Thinking mode significantly exceeds expected token budget
Why: thinking_budget=5000 sets a maximum, not a minimum; complex reasoning problems may use the full budget, multiplying cost unexpectedly.
Detect: response.usage_metadata.thoughts_token_count is consistently near the budget limit; cost per call is higher than expected.
Fix: lower thinking_budget for simpler queries; use a tiered approach — start with Flash (no thinking), escalate to Pro with thinking only for hard problems.

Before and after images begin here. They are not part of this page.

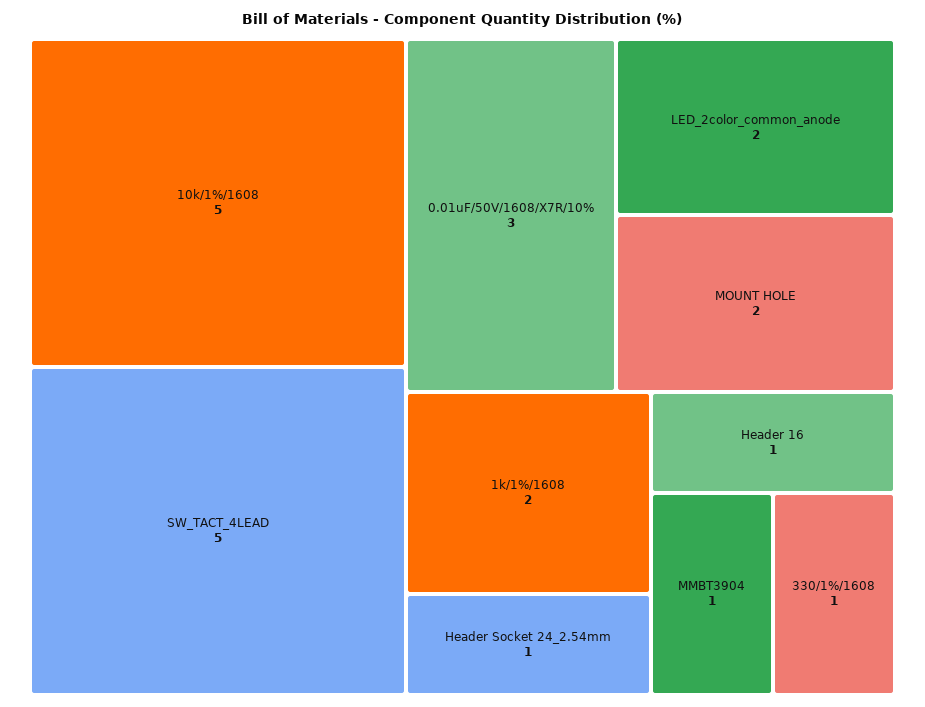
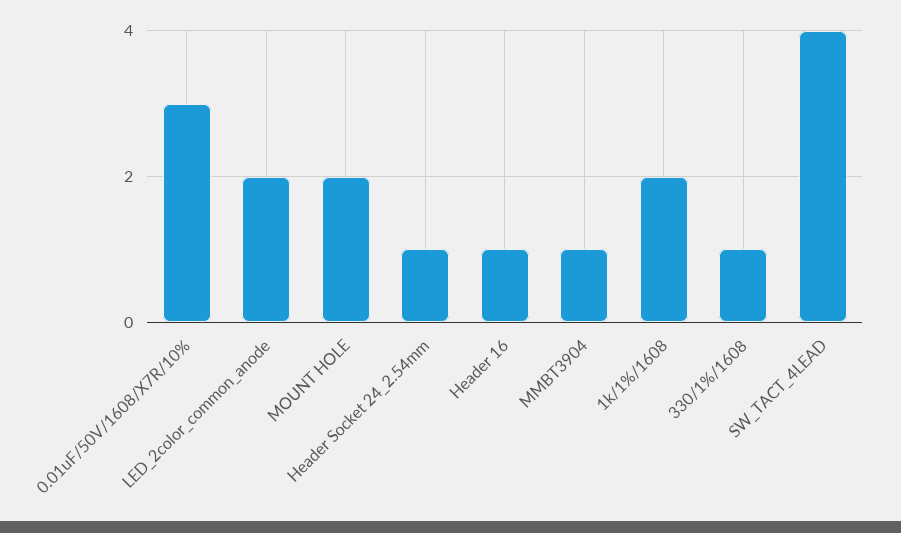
  {
-   "10k/1%/1608": 5,
-   "SW_TACT_4LEAD": 5,
+   "SW_TACT_4LEAD": 4,
    "0.01uF/50V/1608/X7R/10%": 3,
    "LED_2color_common_anode": 2,
    "MOUNT HOLE": 2,
    "1k/1%/1608": 2,
    "Header Socket 24_2.54mm": 1,
    "Header 16": 1,
    "MMBT3904": 1,
    "330/1%/1608": 1
  }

Function calling loop fails because Gemini passes None for optional parameters
Why: Gemini includes optional parameters with null value in the function call payload; the Python function receiving None for a required-looking param raises an error.
Detect: tool function raises TypeError: expected str, got None; the function call in the trace shows null for an optional argument.
Fix: use Optional[str] = None type hints and handle None explicitly in the function body; or set "nullable": True in the schema.

text-embedding-004 task_type mismatch degrades retrieval quality by 5-10%
Why: using retrieval_document type for both indexing and querying, or omitting task_type, bypasses Google's asymmetric embedding training.
Detect: retrieval quality doesn't match Google's benchmarks; swap types and compare recall on a test set.
Fix: always use task_type="retrieval_query" for user queries and task_type="retrieval_document" for documents being indexed.

Connections

Open Questions

  • How does Gemini 2M context quality degrade on retrieval tasks at full window utilisation?
  • What is the practical cost difference between Vertex AI and AI Studio for production workloads?
  • How does Gemini thinking mode quality compare to Claude extended thinking on complex reasoning benchmarks?